Least it doesn't take up much kitchen real estate (otherwise I'd get a slap! I've already been told I have too much coffee stuff







)


----------



## PPapa (Oct 24, 2015)

Looks neat!


----------



## jodevizes (Feb 3, 2016)

I would like to try that machine. It would make me feel like a true barrista.


----------



## jtldurnall (Mar 16, 2015)

Great pairing of a Major and a La Pav. Out of interest what do you use as a weight when grinding?


----------



## NickR (Jul 1, 2011)

Nice machinery, nice tiles


----------



## Rhys (Dec 21, 2014)

jtldurnall said:


> Great pairing of a Major and a La Pav. Out of interest what do you use as a weight when grinding?
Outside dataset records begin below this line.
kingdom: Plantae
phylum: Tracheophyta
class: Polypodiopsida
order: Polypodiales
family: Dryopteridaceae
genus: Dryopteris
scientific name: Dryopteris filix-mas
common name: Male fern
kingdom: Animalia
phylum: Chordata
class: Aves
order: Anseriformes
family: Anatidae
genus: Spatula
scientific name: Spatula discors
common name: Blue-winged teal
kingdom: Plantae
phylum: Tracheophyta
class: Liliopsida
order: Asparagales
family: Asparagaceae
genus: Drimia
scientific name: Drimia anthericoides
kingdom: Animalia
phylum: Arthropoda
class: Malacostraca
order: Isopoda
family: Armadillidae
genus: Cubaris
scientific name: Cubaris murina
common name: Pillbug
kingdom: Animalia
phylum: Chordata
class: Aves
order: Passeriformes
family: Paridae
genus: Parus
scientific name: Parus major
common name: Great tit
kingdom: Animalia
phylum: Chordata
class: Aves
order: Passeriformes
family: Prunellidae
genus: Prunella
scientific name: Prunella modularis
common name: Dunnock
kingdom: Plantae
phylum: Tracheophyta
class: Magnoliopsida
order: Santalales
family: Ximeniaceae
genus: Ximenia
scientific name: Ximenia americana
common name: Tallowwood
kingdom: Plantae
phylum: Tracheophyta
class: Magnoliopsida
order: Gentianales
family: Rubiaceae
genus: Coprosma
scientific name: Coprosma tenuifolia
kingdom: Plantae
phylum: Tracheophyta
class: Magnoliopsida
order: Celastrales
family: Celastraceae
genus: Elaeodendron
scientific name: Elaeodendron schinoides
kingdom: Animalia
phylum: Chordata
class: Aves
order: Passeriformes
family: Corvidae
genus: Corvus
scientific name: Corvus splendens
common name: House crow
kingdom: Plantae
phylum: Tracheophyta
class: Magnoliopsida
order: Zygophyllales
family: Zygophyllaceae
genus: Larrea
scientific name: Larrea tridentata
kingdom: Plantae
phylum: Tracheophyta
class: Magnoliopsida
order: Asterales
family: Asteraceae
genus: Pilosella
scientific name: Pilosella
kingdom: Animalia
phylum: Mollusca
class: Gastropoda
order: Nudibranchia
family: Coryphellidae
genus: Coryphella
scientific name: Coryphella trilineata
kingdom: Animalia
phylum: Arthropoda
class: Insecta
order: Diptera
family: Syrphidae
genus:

I don't, it grinds quite quickly so don't get much popcorning as the beans don't get a chance to escape. I've kept the bit off the bottom of the hopper as it can be shut. I just single dose with it (also turns the safety cut-off off without having to bypass the switch inside).

The Isomac is slow and noisy, but just used it to make a lovely brew with Foundry's LSOL via my V60. Retains a bit though (common with conicals I think.) Just got to find a little tray for it as it drops grounds onto the worktop.

My partner saw it and asked if I was still using the big one now I have the Isomac fixed... Had to explain the 'big one' is for the lever as it's set for espresso and saved me faffing around changing settings for brewed.. God knows what I'm going to do if I ever upgrade the Pavoni for something bigger


----------